Home Career The Back-to-School Prep I Do in April To Make August WAY Easier

The Back-to-School Prep I Do in April To Make August WAY Easier


I teach 7th grade and consider myself unbelievably lucky to have found my forever school.

Still, I’ve noticed that one of my biggest stressors during staff development in August is not having nearly enough time to be fully ready for the first day, let alone the first month.

In a two-week in-service (80 hours), we’re expected to:

  1. Attend back-to-back meetings, assemblies, or panels on all but one day: 72 hours
  2. Prep our rooms: 12 hours (more like 48 if you have to move rooms)
  3. Plan first unit: 6 hours (this is an optimistic estimate while on summer brain)
  4. Prep materials for lessons: 6 hours
  5. Mentally transition from summer to school again: roughly 10 hours (1 hour per day lost to simply wondering who you are and what it is you ever did in this building)
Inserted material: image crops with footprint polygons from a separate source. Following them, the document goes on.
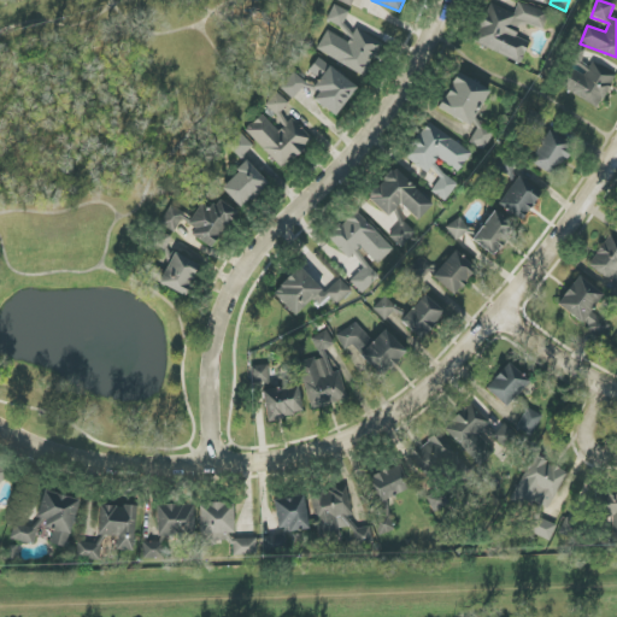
[(515,13),(489,3),(472,42),(521,63),(529,42),(516,36),(522,23),(542,31),(550,15),(519,1),(515,13)]
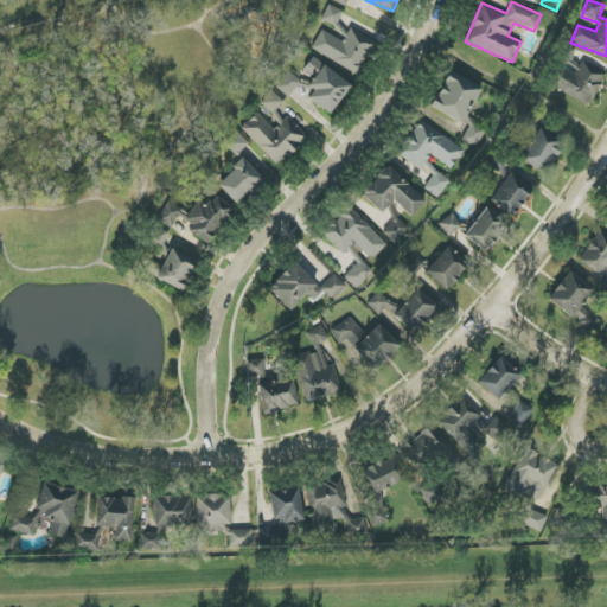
[(344,11),(327,5),(323,21),(338,26),(344,11)]
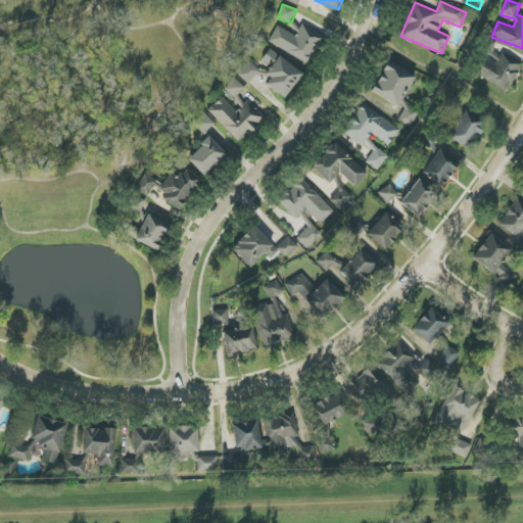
[(269,42),(308,64),(325,36),(302,25),(296,36),(278,26),(269,42)]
Total: 106 hours. I’m no math teacher, but I do know that 106 is more than 80.

The reality is teachers just aren’t given enough time to prepare for back to school.
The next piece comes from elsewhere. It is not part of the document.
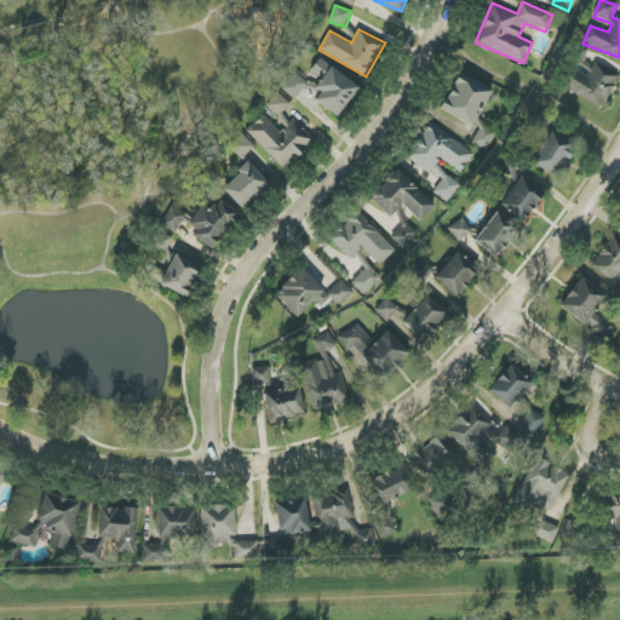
[(566,89),(598,108),(603,97),(608,98),(618,81),(619,73),(608,67),(593,63),(587,52),(579,51),(570,67),(566,89)]
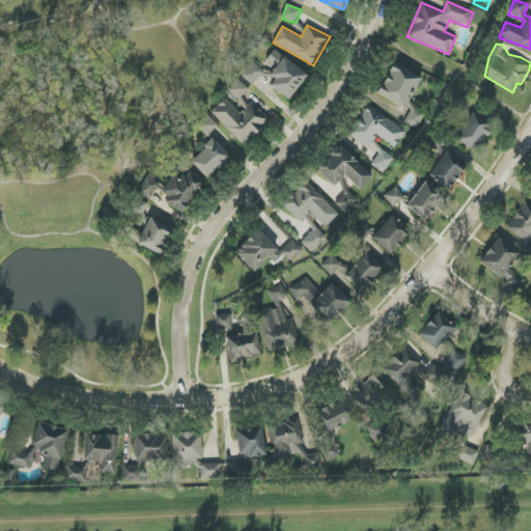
[(271,85),(288,101),(308,76),(275,50),(267,60),(276,67),(269,76),(275,80),(271,85)]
After a decade of letting back-to-school time stress me out, I decided to take action. Here are three things I started doing in April to be kind to my August self:

1. I get my first two weeks of school completely ready to go.

I’m talking lessons planned, copies made, any technology component I need ready to go, the whole nine yards. I also leave very clear, detailed instructions and a calendar for my August self. The goal is to not even have to think about the day-to-day part just yet.

It’s almost like making sub plans. Except the person who is a stranger to my job and classroom is me.

2. I start putting together my One Big Box for when I return.

At my school, teachers have to pack up everything in their classroom at the end of the year, even if they stay in the same room. (Horrible, I know.) Instead of breaking my brain trying to remember where I put my supplies, my One Big Box has anything I need during the first week or two. It’s a big tub that has my essentials: stapler, scissors, tape, a few Expo markers, a few pencils and pens, my copies for the first two weeks, and anything else that I know I’ll need or that my students will need.

Coming back to an empty classroom in August, it’s a huge relief to know I don’t have to open all those boxes just yet. I don’t have to scramble around every time I need something. I just need to worry about my One Big Box, which is gigantic, hard to miss, and big enough to hold awkward-shaped stuff.

I actually take my One Big Box home over the summer because the thought of it “wandering off” and leaving my August self high and dry makes me break out in hives.

3. I have my students write an encouraging note for me to read when school starts in August. (And I do the same for them.)

You can save this activity as something to do on one of those “dead days” when the schedule is all wonky from standardized testing. You can do it for just one class or for all of them if you teach at the secondary level. The assignment is this:

“It can be hard to get back in the swing of things in August—for students as well as teachers. You’ll be writing a short letter for me to read that I’ll keep sealed and in a drawer until my first day back. You can put whatever you want in it—fun memories, quotes, drawings, a random story, whatever. The goal is to help me remember that you all are the best part of my job, and to pump me up for another school year doing a job I love. P.S. If you turn in a letter, you just might get a letter in return sent to your home address the week before school starts.”

Stick the letters in your One Big Box and read them before you do anything else when you get back to school. You’ll be glad you did.

P.S. These bulk postcards on Amazon are perfect to send to your students.

P.P.S. Go ahead and address the postcards or letters before the end of the school year—student information systems often repopulate over the summer and you’ll cry if you have to hunt them down.

P.P.P.S. Does this assignment sound terrible? Get a coworker or loved one to write the note, or write it yourself!

OK, I know what you’re thinking …

How do you have the time to do this in April?

April is a slower time at my school than other months, but I don’t think any teacher anywhere has a month of the school year they wouldn’t categorize as “hectic.” Here’s how I fit in this prep without taking it home:

  • I break it into chunks. I definitely don’t do it all at one time. By doing a little bit each day and chipping away at a giant task, I’m done in half the time it would have taken me as a zombie in August.
  • I take advantage of standardized testing days. A mandate to walk around the room silently is a great opportunity to be planning for the first week back. When you get an idea, flip up the official documents on your clipboard and make a quick note for yourself on the blank paper underneath.
  • April is often a big project month (again, due to standardized testing). When students are working independently, I work on my August prep.
  • I get students to help me organize supplies and help pack up the room. You would be surprised at how many students love establishing order in a supply closet or file cabinet.

The first August that I came back to a fully prepped classroom (especially if you believe in starting with a blank classroom) was such a relief I almost cried. Right then and there, I set an iPhone calendar reminder to take care of my August self every April.